Segment Start: MATERIAL PROVIDED

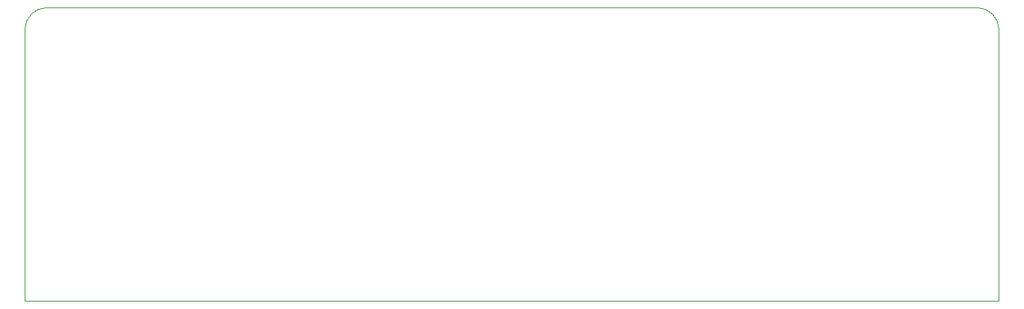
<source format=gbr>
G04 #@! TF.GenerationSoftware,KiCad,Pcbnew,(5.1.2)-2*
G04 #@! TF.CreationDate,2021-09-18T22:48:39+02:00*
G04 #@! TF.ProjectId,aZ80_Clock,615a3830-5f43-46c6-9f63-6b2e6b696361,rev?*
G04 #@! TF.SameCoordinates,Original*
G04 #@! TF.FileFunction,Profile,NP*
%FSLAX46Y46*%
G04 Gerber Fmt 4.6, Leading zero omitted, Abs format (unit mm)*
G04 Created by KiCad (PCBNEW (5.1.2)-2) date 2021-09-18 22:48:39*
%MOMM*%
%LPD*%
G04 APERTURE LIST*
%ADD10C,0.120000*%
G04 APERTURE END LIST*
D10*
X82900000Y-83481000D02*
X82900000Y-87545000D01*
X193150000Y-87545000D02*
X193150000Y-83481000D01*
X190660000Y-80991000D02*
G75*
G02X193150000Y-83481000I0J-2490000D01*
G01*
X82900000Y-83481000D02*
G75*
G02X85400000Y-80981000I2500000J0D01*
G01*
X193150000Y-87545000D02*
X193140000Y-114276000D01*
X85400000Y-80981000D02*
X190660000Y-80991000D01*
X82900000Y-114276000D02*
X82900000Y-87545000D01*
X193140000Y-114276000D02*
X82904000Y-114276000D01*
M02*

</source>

Segment End: MATERIAL PROVIDED

▶ _TASK REQUIREMENTS_: Every record above should be duplicated precisely, with the images removed.

▶ _OUTPUT FOR THIS TASK_:
<source format=gbr>
G04 #@! TF.GenerationSoftware,KiCad,Pcbnew,(5.1.2)-2*
G04 #@! TF.CreationDate,2021-09-18T22:48:39+02:00*
G04 #@! TF.ProjectId,aZ80_Clock,615a3830-5f43-46c6-9f63-6b2e6b696361,rev?*
G04 #@! TF.SameCoordinates,Original*
G04 #@! TF.FileFunction,Profile,NP*
%FSLAX46Y46*%
G04 Gerber Fmt 4.6, Leading zero omitted, Abs format (unit mm)*
G04 Created by KiCad (PCBNEW (5.1.2)-2) date 2021-09-18 22:48:39*
%MOMM*%
%LPD*%
G04 APERTURE LIST*
%ADD10C,0.120000*%
G04 APERTURE END LIST*
D10*
X82900000Y-83481000D02*
X82900000Y-87545000D01*
X193150000Y-87545000D02*
X193150000Y-83481000D01*
X190660000Y-80991000D02*
G75*
G02X193150000Y-83481000I0J-2490000D01*
G01*
X82900000Y-83481000D02*
G75*
G02X85400000Y-80981000I2500000J0D01*
G01*
X193150000Y-87545000D02*
X193140000Y-114276000D01*
X85400000Y-80981000D02*
X190660000Y-80991000D01*
X82900000Y-114276000D02*
X82900000Y-87545000D01*
X193140000Y-114276000D02*
X82904000Y-114276000D01*
M02*

</source>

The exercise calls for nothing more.